Das Ehepaar Weller hat Herburger, der als einer der bedeutendsten Maler Oberschwabens des 20. Jahrhunderts gilt, nur einmal persönlich getroffen – nach einer Ausstellung. Enger und herzlich sei das Verhältnis zu dessen Witwe Maria Herburger gewesen. „Sie hat uns seine Bilder in ihrer Wohnung gezeigt und Mappen geöffnet – das war jedes Mal eine Offenbarung“, erzählte Friedrich Weller. Nur das „Mädchen mit rosa Hut“aus dem Jahr 1925, eines der Hauptwerke des jungen Herburger, auch Titelbild des Katalogs zur Ausstellung auf dem Hohenkarpfen (wir berichteten), habe ihr nicht wirklich gefallen. „Eigentlich gehört das weg“, habe sie gesagt. „Sie hat die frühe Malerei ihres Mannes gar nicht geschätzt.“
Dass Herburger eine große Begabung hatte, sei schon in der Schulzeit erkennbar gewesen, sagte Hesslinger. Der Ravensburger Strumpffabrikant Eduard Kutter habe ihn mit einem Stipendium unterstützt. „Meiner Ansicht nach wäre es jammerschade, wenn man dieses Talent verkümmern ließe“, zitierte er aus dem Brief des Mäzens.

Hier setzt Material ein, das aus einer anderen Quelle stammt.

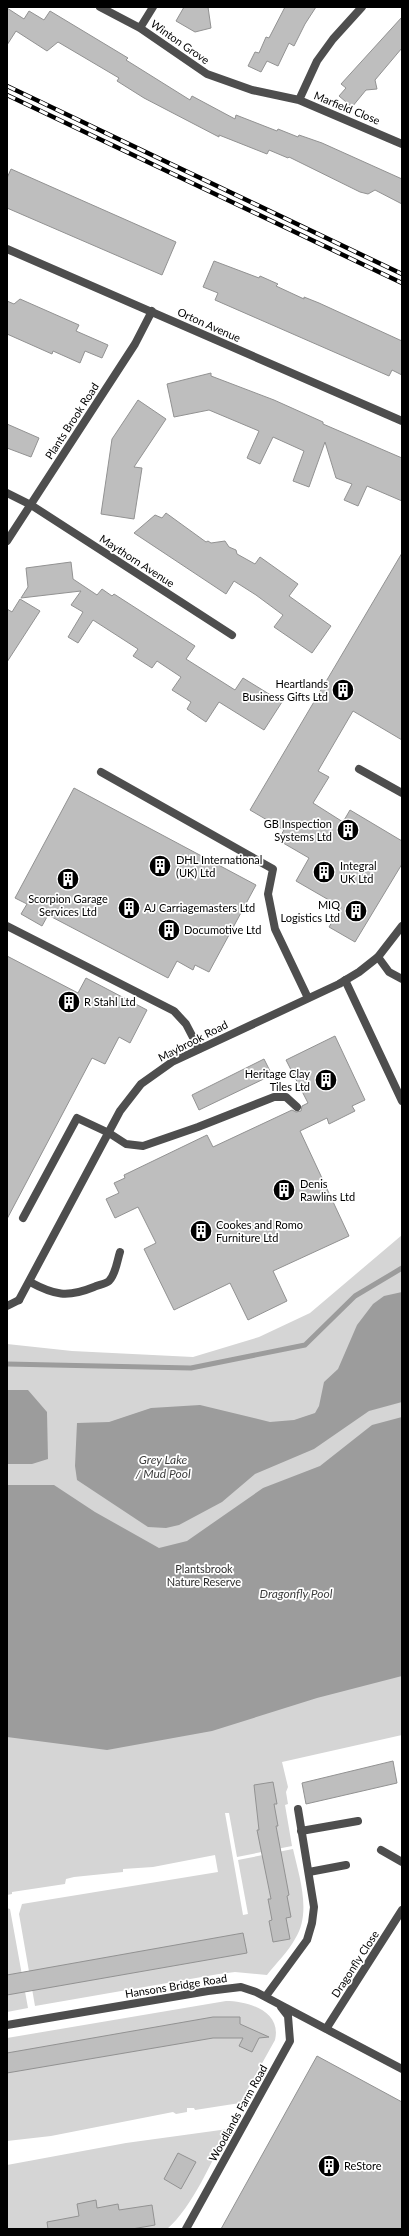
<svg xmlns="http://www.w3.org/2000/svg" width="409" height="2236" viewBox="0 0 409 2236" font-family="Lato,sans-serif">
  <rect width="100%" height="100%" fill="#fff"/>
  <path fill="#d5d5d5" d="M402 1235V1735L282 1762 288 1787 286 1792 288 1804 285 1805 292 1846 237 1857 229 1813H225L243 1915 248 1914 238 1860 293 1849C299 1876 312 1913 295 1939 288 1952 276 1963 267 1975L235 1972 219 1974 35 2006 19 1914 22 1904 218 1872 215 1855 153 1867 123 1869V1872L74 1877 66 1879 65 1884 12 1892V1894L7 1895V1344L72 1351 193 1357 259 1337 310 1313Z
    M7 1908 10 1909 28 2008 7 2012Z
    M226 2001C248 2001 282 2011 275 2040L240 2103 195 2110 194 2108H187V2112L176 2114 173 2112 51 2136 7 2141V2038Z
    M228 2129C213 2159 192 2208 167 2229H7V2165L126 2143Z"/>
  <path fill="#9c9c9c" d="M402 1292V1402L369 1411 314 1449 255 1474 222 1502 179 1525 166 1528 148 1527 77 1480 75 1466 77 1423 109 1422 151 1408 200 1405 270 1422 294 1420 315 1413 319 1406 324 1382 338 1369 357 1325 373 1304 384 1296Z
    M7 1390H28L47 1412 48 1459 32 1464H7Z
    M402 1417V1676L317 1698 212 1731 107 1750 7 1737V1485H54L95 1512 159 1548 187 1541 263 1488 320 1466 372 1425Z"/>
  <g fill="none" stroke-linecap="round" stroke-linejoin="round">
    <path stroke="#9c9c9c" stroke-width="5" d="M7 1364 191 1368 305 1345 355 1296 402 1268"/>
  </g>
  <path fill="#bebebe" stroke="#929292" d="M184 7H208L211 28 195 32 176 21Z
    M285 7H316L305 24 294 46 289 43 278 66 267 61 261 72 248 66 255 52 259 53 266 37 269 38Z
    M7 8 24 19 29 11 44 20 50 11 128 58 126 60 190 100 192 96 235 119 236 115 277 131 278 129 298 137 299 135 322 143 402 179V204L375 190 368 194 360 192 289 157 288 158 269 150 267 154 219 135V137L144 98 117 81 119 78 58 42 47 51 16 31 7 45Z
    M402 17V48L375 80 377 89 366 90 352 107 339 96 346 88 341 84Z
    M11 169 176 242 162 275 7 208V178Z
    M214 261 259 278 260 276 278 284 276 286 304 299V297L319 303 402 341V375L392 370 389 376 215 300 218 293 203 287Z
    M20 299 79 325 76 331 108 345 102 358 85 351 80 363 53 351 52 354 7 334V301L14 304Z
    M211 373V376L274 400 323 422V424L402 458V501L367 486 358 506 344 500 352 484 336 478 325 442 309 487 293 481 304 451 273 437 260 464 247 458 259 431 209 410 174 417 167 384Z
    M138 400 166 419 134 467 142 468 134 519 101 514 112 439Z
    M7 424 39 438 31 457 7 448Z
    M166 513 206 542 208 541 211 543 225 541 229 547 236 550 237 554 255 564 260 557 298 584 289 596 331 626 312 653 274 627 283 615 256 595 234 581 226 594 134 533 155 515 162 518Z
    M402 553V740L353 711 318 771 329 777 313 803 343 822 350 810 402 841V864L355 942 329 927 341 907 296 881 309 858 278 840 284 830 250 810Z
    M71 562 73 579 97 595 102 589 112 596 114 594 195 646 186 659 235 690 243 678 282 702 264 730 219 702 206 722 187 709 191 702 172 690 181 677 157 661 152 668 133 656 138 649 93 620 78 643 68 637 83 612 71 605 81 591 21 598 28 587 26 568Z
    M20 599 40 611 7 662V609L12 612Z
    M74 788 256 885 209 972 195 965 193 970 177 961 168 978 48 915 42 926 21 914 27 904 15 898Z
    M7 956 78 993 86 978 147 1010 130 1043 119 1037 105 1064 92 1058 7 1219Z
    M335 1036 365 1100 352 1106 355 1111 329 1124 327 1118 300 1131 349 1236 273 1271 287 1301 248 1320 230 1283 174 1310 144 1249 156 1243 138 1207 115 1218 106 1199 119 1193 114 1183 125 1178 124 1175 207 1135 213 1147 292 1110 296 1112 301 1111 302 1106 308 1103 286 1060Z
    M264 1059 272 1075 199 1110 192 1095Z
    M393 1761 397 1783 306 1804 302 1783Z
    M273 1782 277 1804H274L278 1826H276L289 1895 287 1896 291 1917 286 1918 290 1939 273 1942 269 1921 272 1920 268 1899H271L257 1830H259L254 1785Z
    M243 1933 247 1953 7 1995V1975Z
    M213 2017H240V2024L269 2037 259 2038 252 2052 239 2046 243 2038H213L7 2073V2053Z
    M317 2056 402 2102V2229H221Z
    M178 2153 196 2162 181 2189 164 2179Z
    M96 2200 97 2208 118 2204 119 2210 152 2205 155 2225 132 2229H48L47 2222 79 2216 77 2204Z"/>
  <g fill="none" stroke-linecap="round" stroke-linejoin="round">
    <path stroke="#4e4e4e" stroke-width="8" d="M359 769 402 793
      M101 772 273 869 268 894 275 929 308 998
      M7 926 174 1011 186 1024 199 1049
      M378 957 389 972 402 979
      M345 980 402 1101
      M23 1218 77 1118 109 1133 126 1144 143 1146 198 1127 274 1097H286L297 1107
      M30 1282C54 1295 67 1298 94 1287 98 1285 106 1284 109 1281 116 1274 117 1261 120 1252
      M7 1306 19 1300
      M309 1872 346 1865"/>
    <path stroke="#4e4e4e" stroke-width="8" d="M100 7 140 28 207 74 252 90 299 100 402 144
      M140 28 153 7
      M299 100 317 61 333 39 362 7
      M7 249 402 421
      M7 493 31 505 232 635
      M7 541 135 344 152 311
      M19 1300 120 1111 141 1084 172 1062 339 984 359 972 378 957 402 926
      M301 1831 358 1821
      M381 1850 402 1862
      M266 1996 307 1940 312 1923 314 1907 298 1809
      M7 2025 208 1991 241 1987 256 1992 402 2069
      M326 2029 402 1910
      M186 2229 290 2041 288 2016 281 2007"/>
    <g stroke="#000" stroke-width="4.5">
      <path id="rail" d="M7 86 402 274
        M7 95 402 283"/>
    </g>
    <use href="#rail" stroke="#fff" stroke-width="3" stroke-dasharray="9" stroke-linecap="butt"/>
  </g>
  <defs>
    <g id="building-disc" transform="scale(1.15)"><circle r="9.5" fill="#000" stroke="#fff"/><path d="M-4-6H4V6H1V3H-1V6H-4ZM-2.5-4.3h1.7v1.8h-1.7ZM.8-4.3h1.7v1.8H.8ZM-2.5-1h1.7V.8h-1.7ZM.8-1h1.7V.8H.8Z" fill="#fff"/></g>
  </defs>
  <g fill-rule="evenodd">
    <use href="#building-disc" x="343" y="690"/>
    <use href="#building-disc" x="348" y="830"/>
    <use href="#building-disc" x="160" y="866"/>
    <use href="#building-disc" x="324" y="872"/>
    <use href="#building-disc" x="68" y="879"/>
    <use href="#building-disc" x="129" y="908"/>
    <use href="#building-disc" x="356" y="911"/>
    <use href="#building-disc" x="169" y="930"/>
    <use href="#building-disc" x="69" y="1002"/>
    <use href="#building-disc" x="326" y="1080"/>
    <use href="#building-disc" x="284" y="1190"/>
    <use href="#building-disc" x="201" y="1231"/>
    <use href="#building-disc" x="329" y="2166"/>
  </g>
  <g text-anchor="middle" stroke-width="3.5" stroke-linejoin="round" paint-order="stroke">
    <g font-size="11" fill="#000" stroke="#fff">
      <text transform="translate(180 42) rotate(35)" y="4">Winton Grove</text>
      <text transform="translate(347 108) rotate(22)" y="4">Marfield Close</text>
      <text transform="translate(209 325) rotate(24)" y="4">Orton Avenue</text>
      <text transform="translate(72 421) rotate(-57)" y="4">Plants Brook Road</text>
      <text transform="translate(137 561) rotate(33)" y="4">Maythorn Avenue</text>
      <text transform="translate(193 1041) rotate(-27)" y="4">Maybrook Road</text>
      <text transform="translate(355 1964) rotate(-57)" y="4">Dragonfly Close</text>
      <text transform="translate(176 1986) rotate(-9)" y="4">Hansons Bridge Road</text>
      <text transform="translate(238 2113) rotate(-61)" y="4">Woodlands Farm Road</text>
    </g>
    <g font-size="11" fill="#000" stroke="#fff" text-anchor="start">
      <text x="328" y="688" text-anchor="end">Heartlands<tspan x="328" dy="13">Business Gifts Ltd</tspan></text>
      <text x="332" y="828" text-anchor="end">GB Inspection<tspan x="332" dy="13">Systems Ltd</tspan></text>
      <text x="176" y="864">DHL International<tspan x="176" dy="13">(UK) Ltd</tspan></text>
      <text x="340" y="870">Integral<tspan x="340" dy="13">UK Ltd</tspan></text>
      <text x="68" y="903" text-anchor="middle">Scorpion Garage<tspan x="68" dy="13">Services Ltd</tspan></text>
      <text x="340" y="909" text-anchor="end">MIQ<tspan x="340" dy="13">Logistics Ltd</tspan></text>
      <text x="144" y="912">AJ Carriagemasters Ltd</text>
      <text x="184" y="934">Documotive Ltd</text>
      <text x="84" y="1006">R Stahl Ltd</text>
      <text x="310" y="1078" text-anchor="end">Heritage Clay<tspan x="310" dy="13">Tiles Ltd</tspan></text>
      <text x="300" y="1188">Denis<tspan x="300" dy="13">Rawlins Ltd</tspan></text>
      <text x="216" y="1229">Cookes and Romo<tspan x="216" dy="13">Furniture Ltd</tspan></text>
      <text x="344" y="2170">ReStore</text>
    </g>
    <g font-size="11" fill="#2c2c2c" stroke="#fff">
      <text x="204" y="1573">Plantsbrook<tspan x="204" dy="13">Nature Reserve</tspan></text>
    </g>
    <g font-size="12" font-style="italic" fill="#3d3d3d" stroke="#fff">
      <text x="163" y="1464">Grey Lake<tspan x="163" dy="14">/ Mud Pool</tspan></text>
      <text x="296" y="1598">Dragonfly Pool</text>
    </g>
  </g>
  <rect width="409" height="2236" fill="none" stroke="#000000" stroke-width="16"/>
</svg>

Hesslinger las aus Briefen des Künstlers vor, der in Paris auf einige der bedeutendsten Vertreter der Klassischen Moderne traf: Fernand Léger sei ein „vitaler Kraftmensch“, über das Atelier Piet Mondrians schrieb er, dass es ihn an eine Klosterzelle erinnere, „nüchtern und trocken wie er selber und seine Bilder“. Und zu Pablo Picasso meinte der gebürtige Ravensburger, dass er „gewiss ein großer Maler war – aber man darf ihn nicht immer ernst nehmen“.
Der „Malerpoet“
Erna Schliemann trug einige seiner literarischen Werke vor wie die Gedichte „Malerpoet“und „Ein Maler spricht“. In ihnen kommentierte er, wie in seinen auf dem Hohenkarpfen ebenfalls gezeigten Karikaturen, gesellschaftliche Zustände. „Das, was der Mensch nach außen scheint, sich häufig schlecht mit dem vereint, was sich in seinem Innern tut...“, schrieb er anno 1955 und warf einen entlarvenden Blick auf seine Zeitgenossen. Gedanken, die auch heute noch Gültigkeit haben.

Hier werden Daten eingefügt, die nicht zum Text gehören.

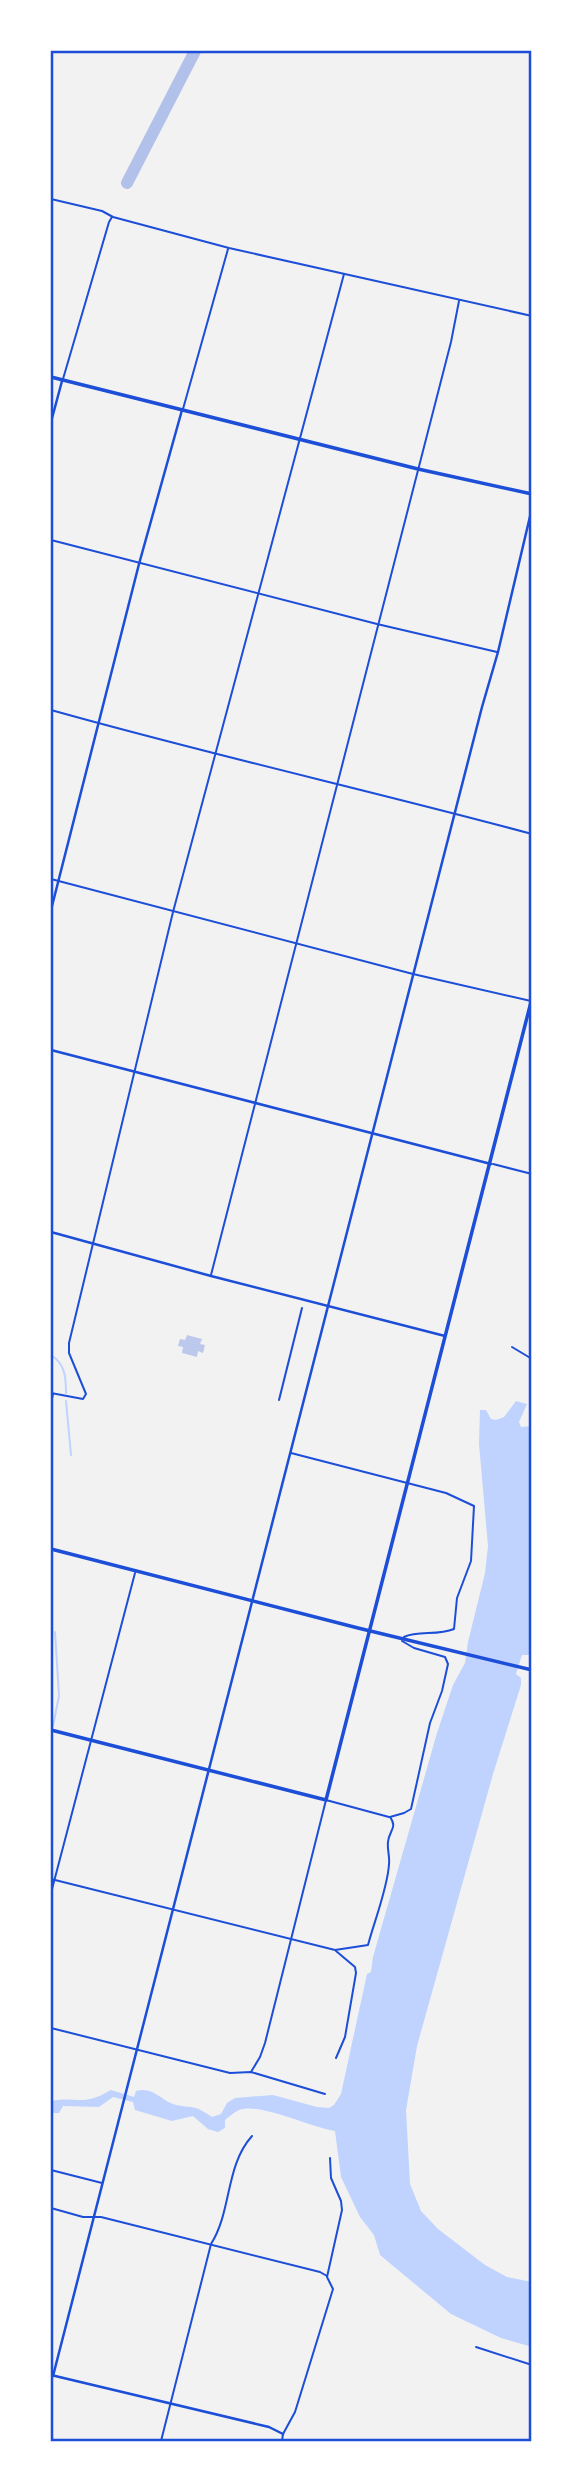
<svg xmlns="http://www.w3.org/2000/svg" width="583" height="2492" font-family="Mulish,sans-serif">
<rect width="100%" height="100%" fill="#f2f2f2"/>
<path fill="#bfd3fe" d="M516,1401l11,3 -8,18 2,5 11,-1v229h-10l-6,19 5,4v7l-28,89 -76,272 -11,64 4,74 11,27 17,18 47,36 22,12 25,5v65l-31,-9 -50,-24 -71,-59 -6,-20 -14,-18 -19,-40 -6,-46c-25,-4 -76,-29 -96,-21 -5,2 -10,7 -14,10v8l-7,4 -10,-3 -15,-13 -21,5 -37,-11 -2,-8 -20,-5 -14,10 -36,-1 -4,7h-8v-12c27,-5 31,6 60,-11l23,7 2,-6c16,-5 24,8 37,13 8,3 16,2 23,4 6,2 11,6 16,9l9,-3 6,-11 8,-5 38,-3 44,12 12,1 5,-3 7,-11 26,-120 4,-2 2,-15 64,-224 16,-48 12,-22 3,-21 17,-69 3,-27 -9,-102 1,-34h6l5,9 5,1 8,-3z"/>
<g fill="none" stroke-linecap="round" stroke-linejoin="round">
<g stroke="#bfd3fe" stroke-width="2">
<path d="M51,1355c14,9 15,22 15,38"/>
<path d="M66,1401l5,54"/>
<path d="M53,1726l6,-30 -4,-64"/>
</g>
<path stroke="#b2c1ea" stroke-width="12" d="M127,183l68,-132"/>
</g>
<path fill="#bdc9ec" d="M187,1335l15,4 -2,5 5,1 -2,8 -5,-2 -1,6 -15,-4 1,-6 -5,-1 2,-7 5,1z"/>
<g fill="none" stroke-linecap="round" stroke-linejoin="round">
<g stroke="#1d4ed8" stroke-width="2">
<path d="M512,1347l20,12"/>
<path d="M279,1400l23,-92"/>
</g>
<g stroke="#1d4ed8" stroke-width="2">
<path d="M51,199l51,12 11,6 116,31 303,68"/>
<path d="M63,379l46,-157 3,-5"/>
<path d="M183,409l45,-160"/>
<path d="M51,540l326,84 120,28"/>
<path d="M51,710c160,45 321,81 481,124"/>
<path d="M51,879l362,95 118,27"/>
<path d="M493,1164l39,10"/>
<path d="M211,1275l240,-933 8,-41"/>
<path d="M51,1393l32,6 3,-5 -17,-41v-10l104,-431 171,-638"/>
<path d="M51,1403l2,-9"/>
<path d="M291,1453l155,40 28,13 -3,55 -14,37 -3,31c-17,7 -36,1 -50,8"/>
<path d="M51,1879l284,71 33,-5c6,-23 20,-58 21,-81 1,-7 -2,-15 -1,-22 1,-12 10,-14 2,-25l14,-4 7,-4 19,-86 12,-32 6,-27 -3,-7 -31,-9 -12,-7"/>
<path d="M51,1893l84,-320"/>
<path d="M51,2028l179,45 21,-1 74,22"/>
<path d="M336,2058l9,-21 11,-64 -1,-6 -19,-16"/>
<path d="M251,2072l9,-15 5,-14 61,-243 63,17"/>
<path d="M51,2170l51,13"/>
<path d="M51,2208l32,9h18l219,55 7,4"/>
<path d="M476,2347l56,18"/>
<path d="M161,2441l50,-197c21,-33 14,-78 41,-108"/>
<path d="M282,2441l1,-7 12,-22 38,-123 -6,-12 15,-67 -1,-9 -10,-23 -1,-20"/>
</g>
<g stroke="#1d4ed8" stroke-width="2.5">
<path d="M51,422l11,-41"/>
<path d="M51,910l88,-346 43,-154"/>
<path d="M51,1050l440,114"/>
<path d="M51,1232l160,44 234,60"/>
<path d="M51,2375l218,52 14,7"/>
<path d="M53,2376l429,-1669 16,-55 34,-144"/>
</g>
<g stroke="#1d4ed8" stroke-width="3.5">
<path d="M51,1549l307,79 174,42"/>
<path d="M51,1730l275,70 206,-802"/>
</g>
<path stroke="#1d4ed8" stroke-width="3.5" d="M51,377l367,92 114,25"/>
</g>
<rect width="583" height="2492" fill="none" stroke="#ffffff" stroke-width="105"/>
<rect x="52" y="52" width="478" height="2388" fill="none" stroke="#1d4ed8" stroke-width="2.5"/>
</svg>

Aber auch Selbstkritik war Herburger nicht fremd. Friedrich Weller las aus einem Brief vor, in dem er sich zu in den Monaten zuvor entstandenen Arbeiten äußerte: „Meine Bilder werden in der Erinnerung immer unbedeutender – ich entdecke immer mehr Schwächen, je mehr ich an neuen arbeite.“Auf der anderen Seite war er sich des Werts seiner Werke durchaus bewusst – erkennbar an einem Brief des Künstlers aus der Zeit des Nationalsozialismus. „Das Kunstwerk überdauert die politische Idee – es ist ewig.“Julius Herburger habe gesagt, dass er „mit seinen Bildern nicht imponieren, sondern beglücken“wolle, sagte Weller. Beglücken lassen von insgesamt 60 seiner Werke aus allen Schaffensphasen, darunter viel Landschaftsmalerei und eine Reihe Porträts, können sich die Besucher der Ausstellung noch bis 11. November.